Este evento ampliou substancialmente minha experiência em termos de diversidade evangélica. Ben Sasse, um historiador de Yale e presbiteriano reformado, foi o primeiro cristão que conheci a defender um argumento plausível para o batismo infantil, embora ele e eu discordássemos sobre essa questão. Mac Alford, um botânico de Cornell, foi o primeiro cristão que conheci que defendia a evolução — alg o que eu rejeitava na época.

E embora essas divergências fossem incômodas, pelo menos para mim, todos nós somos signatários do Pacto de Lausanne (que não assume posição sobre nenhuma dessas questões) e, portanto, já tínhamos nos comprometido a cooperar.

O Pacto de Lausanne oferece um arrazoado teológico de nossas diferenças — com base na crença subjacente de que essas diferenças podem ser intrinsecamente valiosas. Os líderes do congresso estavam insatisfeitos com uma comunidade pequena em concordância, e buscavam, em vez disso, uma comunidade maior que fosse capaz de transpor nossas diferenças.

O pacto explica, usando o que Stott chamou de “uma tradução literal de Efésios 3.10”, que nossas diferentes visões sobre as Escrituras são um mecanismo por meio do qual a sabedoria de Deus é revelada a nós:

A revelação de Deus em Cristo e nas Escrituras é imutável. Por meio dela, o Espírito Santo ainda fala hoje. Ele ilumina as mentes do povo de Deus em todas as culturas para que percebam a sua verdade de uma forma nova, através de seus próprios olhos e, então, revela a toda a igreja cada vez mais da multiforme sabedoria de Deus.

Em vez de minimizar os limites doutrinários para alcançar uma paz falsa, o convite evangélico é para que possamos ler juntos nossas Bíblias, entender nossas diferenças e negociar — e essas disposições estavam claramente presentes na forma como o Pacto de Lausanne veio a existir.

Embora a conferência em si tenha durado apenas 10 dias, o processo de elaboração do pacto levou meses de diálogo e negociação. Mas com 2.700 delegados na conferência, quanta cooperação foi possível? Muita, como se vê. Na avaliação de Stott, “pode-se dizer verdadeiramente, então, que o Pacto de Lausanne expressa um consenso da mente e do espírito do Congresso de Lausanne”.

Objetivo da tarefa:
Com base no trecho sobre o Pacto de Lausanne, responda:
(a) De qual universidade é o historiador Ben Sasse?
(b) Quantos dias durou a conferência?
(c) Quantos delegados participaram da conferência?
O material não tem nenhum papel nesta atividade.

Conteúdo do material:
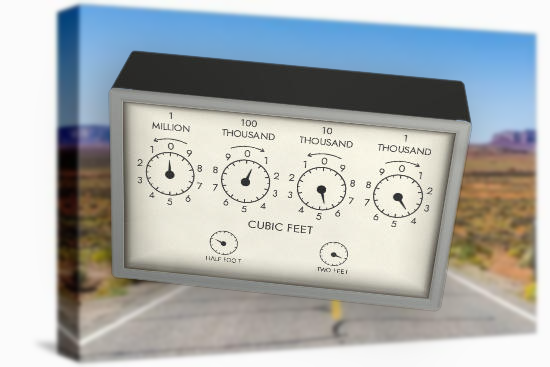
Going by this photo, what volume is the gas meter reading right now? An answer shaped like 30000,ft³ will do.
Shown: 5400,ft³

Resposta da tarefa:
(a) Yale.
(b) 10 dias.
(c) 2.700 delegados.